Kategorie: Recht & Justiz
Experte:  Tobias Rösemeier hat geantwortet vor 6 Jahren.
Sehr geehrter Fragesteller,

selbstverständlich kann ich mich an Ihre Anfrage erinnern und gerne beantworte ich Ihre weiteren Fragen.

Ich gehe davon aus, dass Sie nunmehr die Scheidung einreichen wollen. Hierzu benötigen Sie die Heiratsurkunde und die Geburtsurkunden der Kinder. Es reicht aber vollkommen aus, wenn Sie die Urkunden in Kopie dem Anwalt vorlegen.

Auch wenn Sie derzeit mehr Unterhalt zahlen, als in meiner vorläufigen Berechnung, sollte bei Ihnen im absoluten Vordergrund die Scheidung stehen. Denn mit rechtskräftiger Scheidung endet der Trennungsunterhaltsanspruch. Für einen nachehelichen Unterhalt spielt dann auch der tatsächliche Wohnvorteil und insbesondere der neue Lebensgefährte eine entscheidende und bedeutende Rolle.

Einen höheren, als den derzeitigen Unterhaltsanspruch wird Ihre Frau wohl kaum durchsetzen können. Von daher sollten Sie sich die Unterhaltsberechnung sparen, solange es irgendwie möglich ist. Denn beim Unterhalt wird der Gegenstandswert, nachdem die Anwaltsgebühren berechnet werden, nach dem Jahresunterhaltsanspruch ermittelt. Da kommen schnell bei größeren Summen erhebliche Anwaltskosten auf Sie zu. Bei 350 € Trennungsunterhalt monatlich kostet die Unterhaltsberechnung rund 400 € Honorar für den Anwalt.

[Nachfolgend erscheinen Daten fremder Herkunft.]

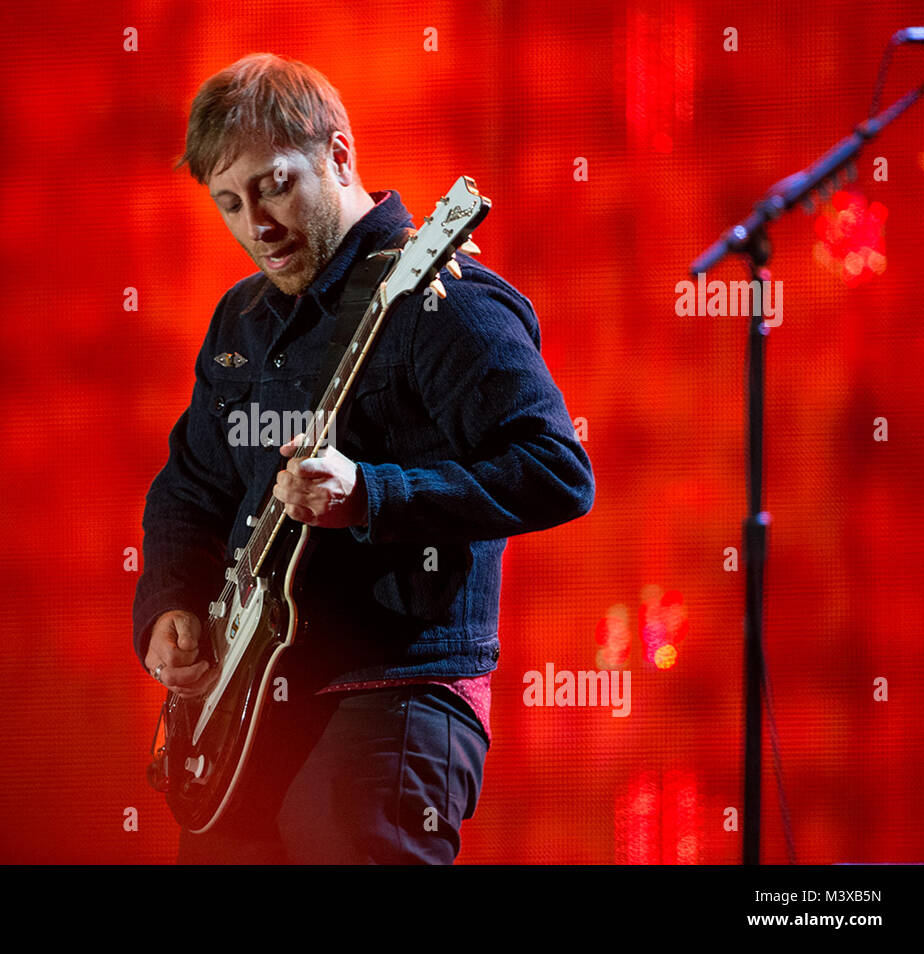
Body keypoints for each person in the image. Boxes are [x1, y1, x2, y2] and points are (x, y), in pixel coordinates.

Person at [132, 53, 594, 863]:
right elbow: (189, 489)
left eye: (275, 185)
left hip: (394, 690)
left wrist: (373, 494)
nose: (256, 226)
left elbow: (558, 469)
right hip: (250, 704)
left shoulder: (445, 299)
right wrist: (170, 602)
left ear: (339, 155)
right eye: (230, 203)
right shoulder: (239, 323)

Was den Lebensgefährten angeht, so geht man von einer gefestigten Beziehung aus, wenn sich Ihre Ehefrau verloben würde oder aber ein Kind erwarten würde, ansonsten in der Regel nach 2 Jahren. Wie lange der Lebensgefährte schon im Haushalt Ihrer Ehefrau lebt, lässt sich meist nur durch Zeugenaussagen belegen. Wenn Sie ein gutes Verhältnis zu den Nachbarn haben, wären diese den Kinder natürlich vorzuziehen.

Meine Empfehlung an Sie ist daher, so schnell wie möglich das Scheidungsverfahren einzuleiten, damit der Trennungsunterhalt zeitnah durch Rechtskraft der Scheidung endet. Ansonsten warten Sie ab, ob Ihre Ehefrau wegen des Unterhalts tätig wird. Ein Nachteil kann Ihnen daraus nicht entstehen.

Ich hoffe, ich konnte weiterhelfen.
Tobias Rösemeier und 2 weitere Experten für Recht & Justiz sind bereit, Ihnen zu helfen.
Kunde: hat geantwortet vor 6 Jahren.
Vielen Dank für ihre umfassenden Antworten Das hat mir sehr weiter geholfen. Eine Frage hätte ich aber noch gerne von ihnen beantwortet. Soll ich den Termin bei dem Anwalt trotzdem wahrnehmen und als Beratungsgespräch führen?
Experte:  Tobias Rösemeier hat geantwortet vor 6 Jahren.
Sehr geehrter Fragesteller,

wenn das Trennungsjahr bereits abgelaufen ist, sollten Sie den Termin wahrnehmen, um die Scheidung einzuleiten. Der Scheidungsantrag kann 10 Monate nach der Trennung beim Familiengericht eingereicht werden. Von daher sollten Sie den Termin durchaus nutzen.

Es freut mich, wenn ich Ihnen weiterhelfen konnte.